Another risk, I think, is that we will have shared services without any reductions in headcount, giving us the worst of both worlds. I remember when Teaneck tried to put trash collection out for bid for the town as a whole (and in so doing allow us to pay for it via our tax bill, giving us an increased deduction) and there was a hue and cry that we were destroying our friendly, local sanitation companies. I can only imagine what will happen if we actually have to let go some people from DPW, police, etc. And what about the rationalization of pay & benefit scales, what if, for example, Bogota paid less than Teaneck for position X and we wanted to share that position -- would we not bring the Bogota person up to Teaneck's pay scales (I can't imangine that we would bring Teaneck's down).
The only place I would really differ from you is in the implicit assumption you make that the shared services proposition has to be implemented whole hog right away.
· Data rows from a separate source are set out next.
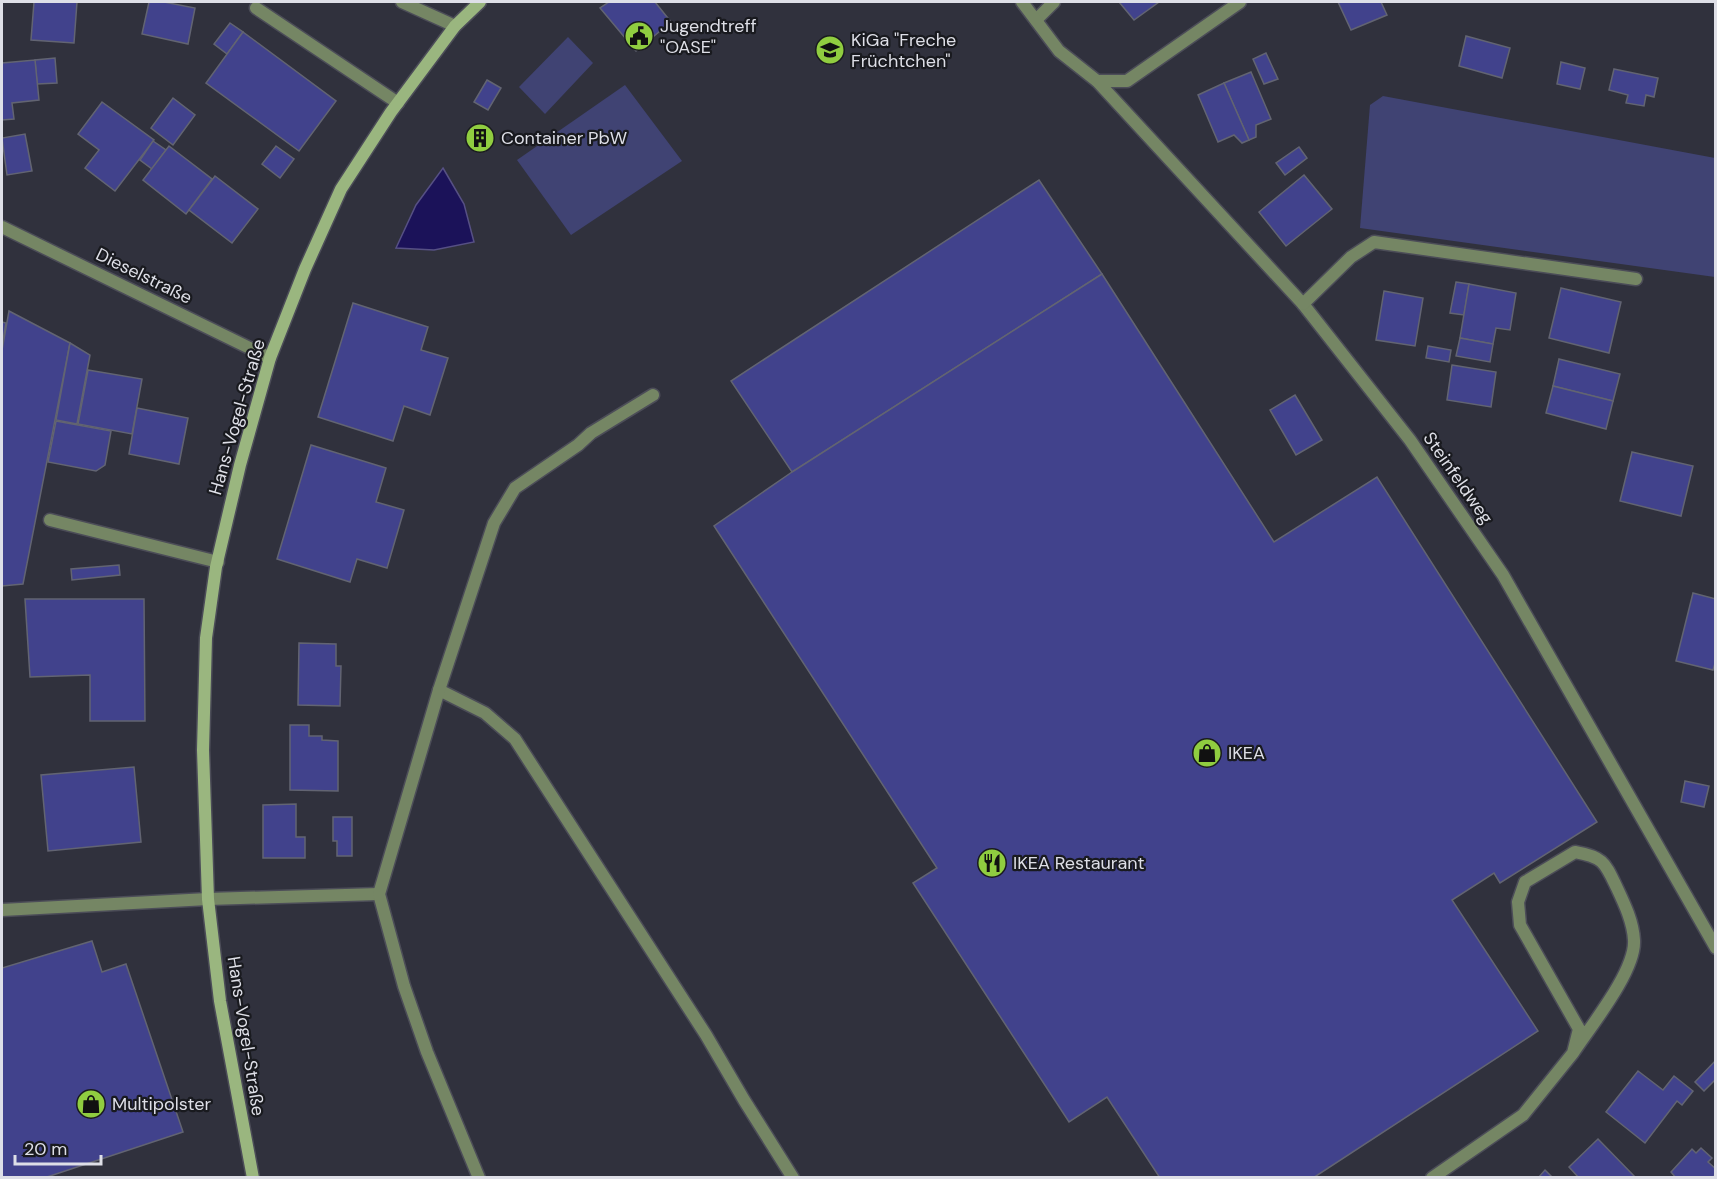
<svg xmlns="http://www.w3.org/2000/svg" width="1717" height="1179" font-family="'DM Sans',sans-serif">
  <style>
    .green { fill: #404373 }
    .water { fill: #1b1259; stroke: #565084; stroke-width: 1.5 }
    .building { fill: #41428c; stroke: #626472; stroke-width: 1.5 }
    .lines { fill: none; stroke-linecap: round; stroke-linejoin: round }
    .service-casing { stroke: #4c4d58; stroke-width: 15 }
    .minor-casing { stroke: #4c4d58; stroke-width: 15 }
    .secondary-casing { stroke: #4c4d58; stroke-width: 15 }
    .service { stroke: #758664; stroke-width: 12 }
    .minor { stroke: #758664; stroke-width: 12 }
    .secondary { stroke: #9ab67f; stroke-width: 12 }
    .labels { text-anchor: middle; stroke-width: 4.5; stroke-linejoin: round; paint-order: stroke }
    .poi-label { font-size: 18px; fill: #dedfe7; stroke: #191a1f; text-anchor: start }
    .street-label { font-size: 18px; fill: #dedfe7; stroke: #191a1f }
  </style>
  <rect width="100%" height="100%" fill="#30313d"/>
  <g class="green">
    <polygon points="568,37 593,63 545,114 519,87"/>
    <polygon points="625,85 682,161 571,235 517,160"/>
    <polygon points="1383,96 1715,158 1715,277 1360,228 1370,105"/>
  </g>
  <polygon class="water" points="443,168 464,204 474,242 434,250 396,248 416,205"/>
  <g class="building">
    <polygon points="34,2 77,2 74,43 31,40"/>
    <polygon points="149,2 164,2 195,8 188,44 142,34"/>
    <polygon points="609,2 655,2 671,22 636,51 600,8"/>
    <polygon points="1119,2 1159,2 1134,20"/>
    <polygon points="1338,2 1381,2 1387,15 1351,30"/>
    <polygon points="230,23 243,32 227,54 214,44"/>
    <polygon points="243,32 336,101 299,151 206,83"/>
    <polygon points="1466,36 1510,48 1502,78 1459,66"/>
    <polygon points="1266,53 1278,79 1264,84 1253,59"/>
    <polygon points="55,58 57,83 37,84 35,60"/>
    <polygon points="35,60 39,100 12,103 14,119 2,120 2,63"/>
    <polygon points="1561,62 1585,68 1580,89 1557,84"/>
    <polygon points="1614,69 1658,78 1654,97 1646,95 1644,106 1626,103 1628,95 1609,90"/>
    <polygon points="1251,72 1271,119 1256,125 1256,137 1249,140 1224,83"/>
    <polygon points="487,80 501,88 488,110 474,102"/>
    <polygon points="1224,83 1249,140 1242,143 1234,135 1218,142 1198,95"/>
    <polygon points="173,98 195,115 173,145 151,128"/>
    <polygon points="102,102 154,140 115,191 85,168 99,150 78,134"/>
    <polygon points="475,125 493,143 485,151 467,133"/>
    <polygon points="25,134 32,171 7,175 2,138"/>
    <polygon points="153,141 166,150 152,169 140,160"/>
    <polygon points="169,146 212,179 186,214 143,180"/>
    <polygon points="276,146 294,159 280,178 262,164"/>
    <polygon points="1299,147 1307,158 1285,175 1276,163"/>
    <polygon points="1304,175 1332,209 1286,246 1259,212"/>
    <polygon points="215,176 258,209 232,243 189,210"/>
    <polygon points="1039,180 1102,274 792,472 731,381"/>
    <polygon points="1102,274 1274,542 1377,477 1597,822 1500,883 1494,873 1452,900 1538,1031 1313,1178 1160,1178 1107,1097 1069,1122 913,883 937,868 714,526 792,472"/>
    <polygon points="1456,282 1469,284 1464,315 1450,313"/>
    <polygon points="1469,284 1516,293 1510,330 1496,328 1493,344 1460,338"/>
    <polygon points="1561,288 1621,302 1609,353 1549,338"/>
    <polygon points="1384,291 1423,298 1415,346 1376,340"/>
    <polygon points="353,303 428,327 421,350 448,358 430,415 404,406 393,441 318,417"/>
    <polygon points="9,311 70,343 23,584 2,586 2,350"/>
    <polygon points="2,322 6,323 2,345"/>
    <polygon points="1460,338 1493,344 1490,362 1456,356"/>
    <polygon points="70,343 90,355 77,424 56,420"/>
    <polygon points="1428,346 1451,350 1449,362 1426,358"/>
    <polygon points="1559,359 1620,374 1613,401 1553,386"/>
    <polygon points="1452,365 1496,372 1491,407 1447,400"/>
    <polygon points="88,370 142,379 132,434 78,424"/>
    <polygon points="1553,386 1613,401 1606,429 1546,413"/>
    <polygon points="1295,395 1322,440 1296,455 1270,410"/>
    <polygon points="137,408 188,418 179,464 129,454"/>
    <polygon points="56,421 111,431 105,465 96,471 48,462"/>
    <polygon points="311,445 386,468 376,502 404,510 387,568 357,559 350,582 277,559"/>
    <polygon points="1632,452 1693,466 1681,516 1620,501"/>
    <polygon points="119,565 120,575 72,580 71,569"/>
    <polygon points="1693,593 1716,599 1716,660 1713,670 1676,661"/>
    <polygon points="25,599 144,599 145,721 90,721 90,675 30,677"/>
    <polygon points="299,643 336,644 336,666 341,666 340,706 298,705"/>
    <polygon points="290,725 309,725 309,736 322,736 322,740 338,741 338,791 290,790"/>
    <polygon points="134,767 141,842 48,851 41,775"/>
    <polygon points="1685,781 1709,786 1704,807 1681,802"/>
    <polygon points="296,804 296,837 305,837 305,858 263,858 263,805"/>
    <polygon points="333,817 352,817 352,856 337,856 337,841 333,841"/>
    <polygon points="92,941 102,972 126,964 183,1132 44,1178 2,1178 2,968"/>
    <polygon points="1716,1060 1716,1079 1704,1091 1695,1082"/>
    <polygon points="1638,1071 1663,1090 1674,1076 1693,1091 1682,1105 1677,1101 1645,1143 1606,1112"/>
    <polygon points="1598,1139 1636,1178 1579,1178 1569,1167"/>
    <polygon points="1701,1148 1712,1158 1708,1162 1716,1169 1716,1174 1712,1178 1676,1178 1671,1172 1692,1149 1696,1153"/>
    <polygon points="1545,1170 1553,1178 1538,1178"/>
  </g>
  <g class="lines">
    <g class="service-casing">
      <g id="service">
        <polyline points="402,2 455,26"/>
        <polyline points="256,8 398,103"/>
        <polyline points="1036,20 1054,2"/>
        <polyline points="50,520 218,562"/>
        <polyline points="439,690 485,713 515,739 706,1035 744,1100 793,1178"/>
        <polyline points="208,899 379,894"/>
        <polyline points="479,1178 427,1052 404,986 379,894 439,690 494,523 515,488 578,445 591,433 653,395"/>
        <path d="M1432,1178L1523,1115L1573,1053L1579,1029L1520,925L1518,902L1525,882L1575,852C1604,857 1605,863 1617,888C1625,905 1633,922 1634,940C1636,971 1590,1027 1573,1053"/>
      </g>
    </g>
    <g class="minor-casing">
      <g id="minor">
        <polyline points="1022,2 1059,51 1097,81 1303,304 1410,440 1503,575 1716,948"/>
        <polyline points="1097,81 1127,81 1240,2"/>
        <polyline points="2,227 270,358"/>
        <polyline points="1303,304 1351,257 1374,242 1636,279"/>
        <polyline points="2,910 208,899"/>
      </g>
    </g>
    <g class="secondary-casing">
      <polyline id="secondary" points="253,1178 220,1001 208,899 203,750 206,638 216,567 240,465 270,358 305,269 341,189 391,112 455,26 480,2"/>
    </g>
    <use href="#service" class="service"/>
    <use href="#minor" class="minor"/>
    <use href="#secondary" class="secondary"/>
  </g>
  <defs>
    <g id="civic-disc" transform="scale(1.5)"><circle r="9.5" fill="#90cd40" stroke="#191a1f"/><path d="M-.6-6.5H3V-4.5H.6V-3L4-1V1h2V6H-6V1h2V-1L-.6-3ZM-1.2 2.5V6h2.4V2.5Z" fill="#111"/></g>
    <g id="school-disc" transform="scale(1.5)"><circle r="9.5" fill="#90cd40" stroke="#191a1f"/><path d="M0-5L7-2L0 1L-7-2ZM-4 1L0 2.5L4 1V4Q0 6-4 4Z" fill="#111"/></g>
    <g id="building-disc" transform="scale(1.5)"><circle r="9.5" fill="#90cd40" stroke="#191a1f"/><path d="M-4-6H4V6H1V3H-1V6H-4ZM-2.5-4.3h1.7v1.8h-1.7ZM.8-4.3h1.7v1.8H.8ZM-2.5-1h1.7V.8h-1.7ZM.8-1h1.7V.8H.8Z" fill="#111"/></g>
    <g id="shop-disc" transform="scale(1.5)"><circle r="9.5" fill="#90cd40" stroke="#191a1f"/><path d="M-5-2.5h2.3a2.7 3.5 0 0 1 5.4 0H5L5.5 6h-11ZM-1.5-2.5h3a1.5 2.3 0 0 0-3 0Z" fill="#111"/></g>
    <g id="restaurant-disc" transform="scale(1.5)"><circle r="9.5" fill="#90cd40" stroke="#191a1f"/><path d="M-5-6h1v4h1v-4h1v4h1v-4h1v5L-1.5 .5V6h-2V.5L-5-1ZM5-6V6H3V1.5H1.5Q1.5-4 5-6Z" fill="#111"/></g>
  </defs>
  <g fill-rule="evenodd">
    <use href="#civic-disc" x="639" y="36"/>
    <use href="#school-disc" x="830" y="50"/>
    <use href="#building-disc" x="480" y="138"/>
    <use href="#shop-disc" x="1207" y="753"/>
    <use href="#restaurant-disc" x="992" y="863"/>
    <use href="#shop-disc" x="91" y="1104"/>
  </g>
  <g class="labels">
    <g class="poi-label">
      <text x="660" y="32">Jugendtreff<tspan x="660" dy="21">"OASE"</tspan></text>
      <text x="851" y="46">KiGa "Freche<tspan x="851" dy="21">Früchtchen"</tspan></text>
      <text x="501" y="144">Container PbW</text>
      <text x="1228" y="759">IKEA</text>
      <text x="1013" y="869">IKEA Restaurant</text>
      <text x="112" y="1110">Multipolster</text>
    </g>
    <g class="street-label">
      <text transform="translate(144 276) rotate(26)" y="6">Dieselstraße</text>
      <text transform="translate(237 417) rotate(-74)" y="6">Hans-Vogel-Straße</text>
      <text transform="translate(1458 478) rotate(55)" y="6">Steinfeldweg</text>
      <text transform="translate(246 1036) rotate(81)" y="6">Hans-Vogel-Straße</text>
    </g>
  </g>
  <rect width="1717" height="1179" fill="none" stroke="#dedfe7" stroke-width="6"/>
  <path d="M15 1155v9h86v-9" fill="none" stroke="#dedfe7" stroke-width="3"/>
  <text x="24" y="1155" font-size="18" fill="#dedfe7" stroke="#191a1f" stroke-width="4.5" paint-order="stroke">20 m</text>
</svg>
I could see getting the ball rolling through a few select joint projects among a small number of neighboring municipalities that would build experience and know how while setting a precedent for future cooperation.
I didn't mean to imply that everything had to be implemented at once. Even a phased roll-out would raise the same issues (i.e. who gets to be in charge?)
As you can see from my 'name' I work in a corporation, and we recently, via a phased roll-out, implemented shared services concept in all our back office operations. There were turf wars, grumbling, lay-offs, and resignations - but at the end of the day, getting with the program was a condition of employment and most people learned to deal with it.
Now, a couple of years later, no one can imagine having 5 different a/p departments, 20 different IT departments, etc.
My major point is that in the political arena, it's a whole other story.
Losing autonomy is political death. It’s ceding power and no one voluntarily gives up power.
If it comes to a vote, most voters will not be presented with anything other than a sound bite in order to help them make their decision as to what they think will be best for their community.
Another fear is that if the shared services concept is ultimately realized, NJ may end with just another governing body, fraught with the same weaknesses and inefficiencies as any governmental bureaucracy. It should be noted, Teaneck came into being as a township in part because Englewood wasn’t servicing our community’s needs regarding sewer, fire, and infrastructure.
We need to counter these fears with a detailed plan as to how this would work, including the initial sacrifices and the ultimate rewards. We need an architect and a leader. I can’t see anyone in the current political arena that has the necessary qualifications to make this a reality.